Las mentes de estas desmesuras llegaron a los lejanos oídos del señor D'Averne. El hombre se arrepintió de haberse sometido a la deshonra. Y empezó a pensar en redimirse.
Una noche, madame D'Averne invitó a sesenta personas. Recomendó a los hombres que se vistieran de mujer y a las mujeres que se vistieran de hombre.
Apenas comenzada la reunión, ordenó a todos que dieran salida a su instinto y que olvidaran —al menos por unas horas— que pertenecían al género humano. Las consignas fueron enteramente cumplidas y, al rato, había prosperado una violentísima orgía.

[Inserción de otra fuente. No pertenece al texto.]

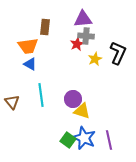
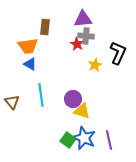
red star: rotated 16 degrees counterclockwise
yellow star: moved 6 px down
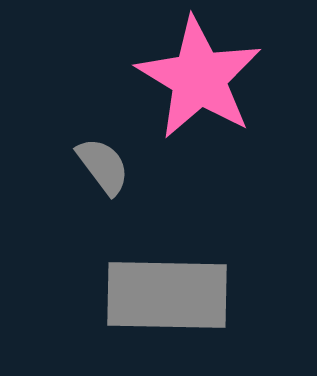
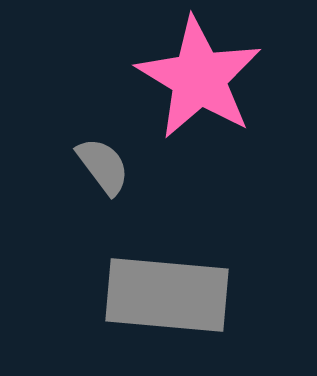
gray rectangle: rotated 4 degrees clockwise
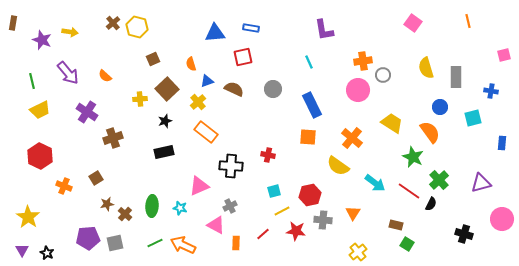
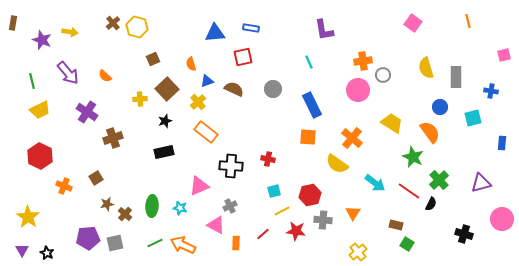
red cross at (268, 155): moved 4 px down
yellow semicircle at (338, 166): moved 1 px left, 2 px up
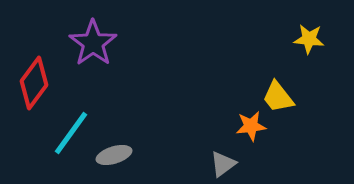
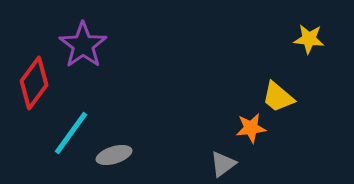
purple star: moved 10 px left, 2 px down
yellow trapezoid: rotated 12 degrees counterclockwise
orange star: moved 2 px down
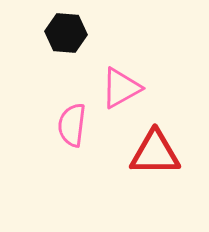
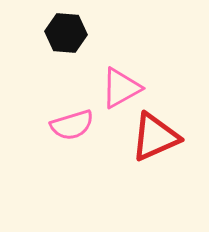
pink semicircle: rotated 114 degrees counterclockwise
red triangle: moved 16 px up; rotated 24 degrees counterclockwise
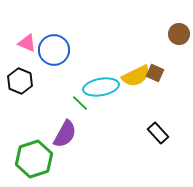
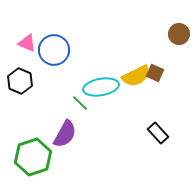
green hexagon: moved 1 px left, 2 px up
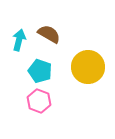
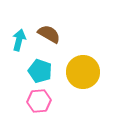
yellow circle: moved 5 px left, 5 px down
pink hexagon: rotated 25 degrees counterclockwise
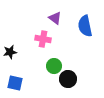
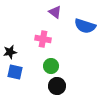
purple triangle: moved 6 px up
blue semicircle: rotated 60 degrees counterclockwise
green circle: moved 3 px left
black circle: moved 11 px left, 7 px down
blue square: moved 11 px up
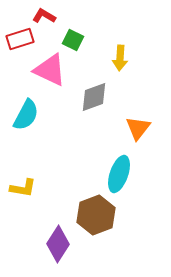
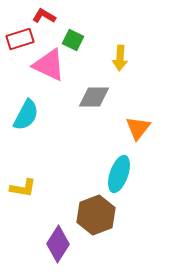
pink triangle: moved 1 px left, 5 px up
gray diamond: rotated 20 degrees clockwise
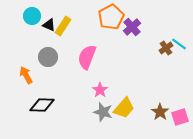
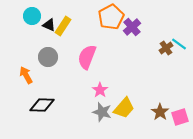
gray star: moved 1 px left
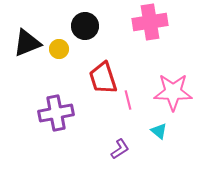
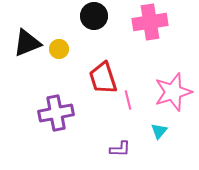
black circle: moved 9 px right, 10 px up
pink star: rotated 18 degrees counterclockwise
cyan triangle: rotated 30 degrees clockwise
purple L-shape: rotated 35 degrees clockwise
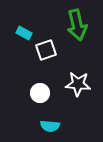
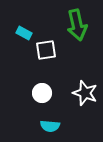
white square: rotated 10 degrees clockwise
white star: moved 7 px right, 9 px down; rotated 15 degrees clockwise
white circle: moved 2 px right
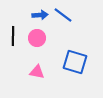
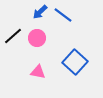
blue arrow: moved 3 px up; rotated 140 degrees clockwise
black line: rotated 48 degrees clockwise
blue square: rotated 25 degrees clockwise
pink triangle: moved 1 px right
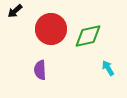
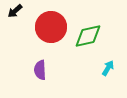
red circle: moved 2 px up
cyan arrow: rotated 63 degrees clockwise
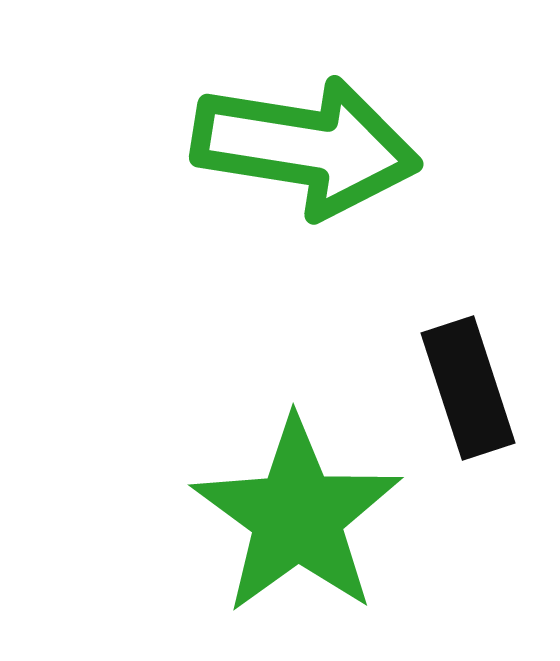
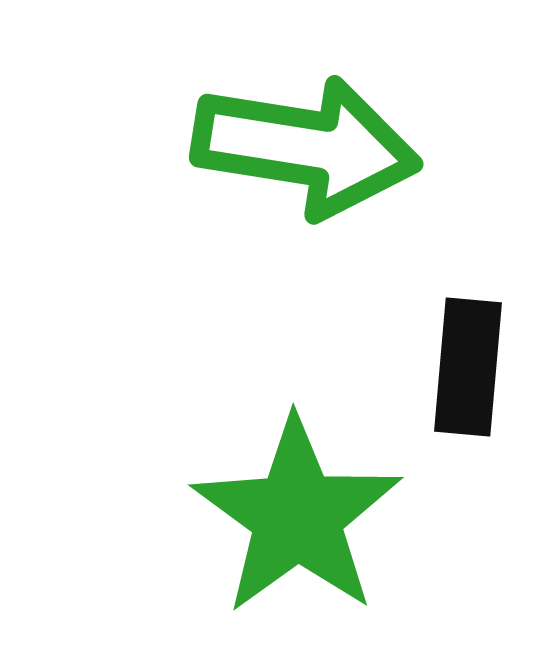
black rectangle: moved 21 px up; rotated 23 degrees clockwise
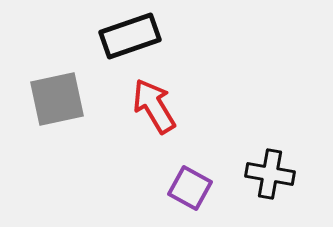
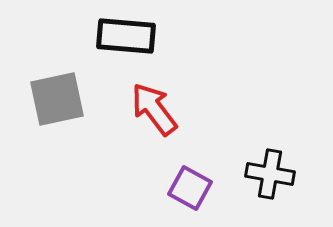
black rectangle: moved 4 px left; rotated 24 degrees clockwise
red arrow: moved 3 px down; rotated 6 degrees counterclockwise
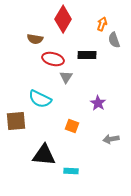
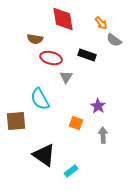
red diamond: rotated 40 degrees counterclockwise
orange arrow: moved 1 px left, 1 px up; rotated 120 degrees clockwise
gray semicircle: rotated 35 degrees counterclockwise
black rectangle: rotated 18 degrees clockwise
red ellipse: moved 2 px left, 1 px up
cyan semicircle: rotated 35 degrees clockwise
purple star: moved 3 px down
orange square: moved 4 px right, 3 px up
gray arrow: moved 8 px left, 4 px up; rotated 98 degrees clockwise
black triangle: rotated 30 degrees clockwise
cyan rectangle: rotated 40 degrees counterclockwise
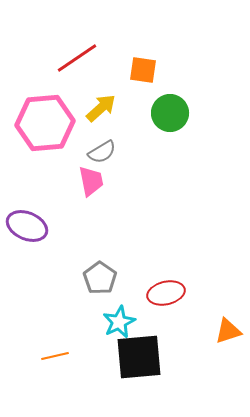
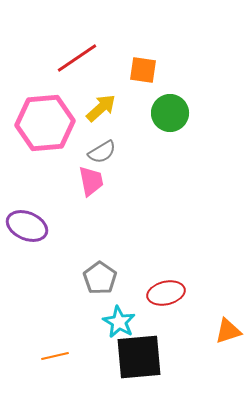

En cierto momento, mientras madame D'Averne —en calzoncillos— era estrujada por dos muchachos en traje de campesina, se abrió la puerta y entró monsieur D'Averne, espada en mano y acompañado por dos soldados. Tomó del brazo a madame y gritó a Felipe —aún sin saber dónde estaba a causa del tumulto— que se arrepentía de lo convenido. Rápidamente se fue del salón y dejó en la puerta el dinero, los obsequios y los nombramientos.
Los presentes continuaron con la orgía, pero sólo por educación.
UNA ISLA
Según Claudio Eliano, Anostus es una isla situada en la entrada del Mediterráneo, no lejos del estrecho de Gibraltar.
Allí no puede saberse si es de noche o de día. Una bruma luminosa produce el efecto de un ocaso perpetuo.
Hay también dos ríos en cuyas márgenes crecen árboles frutales. Los que se hallan junto al río del dolor dan frutos que producen pena: el viajero que los prueba pasa el resto de sus días en un hondo padecimiento. Los frutos de los árboles del río del placer dan al que los muerde un goce cierto pero que no dura casi nada.
El navegante portugués Lourenzo Goncalves anduvo por allí muchas veces, y declaró que el dolor prolongado y el placer efímero no eran una propiedad de los árboles, sino de los hombres.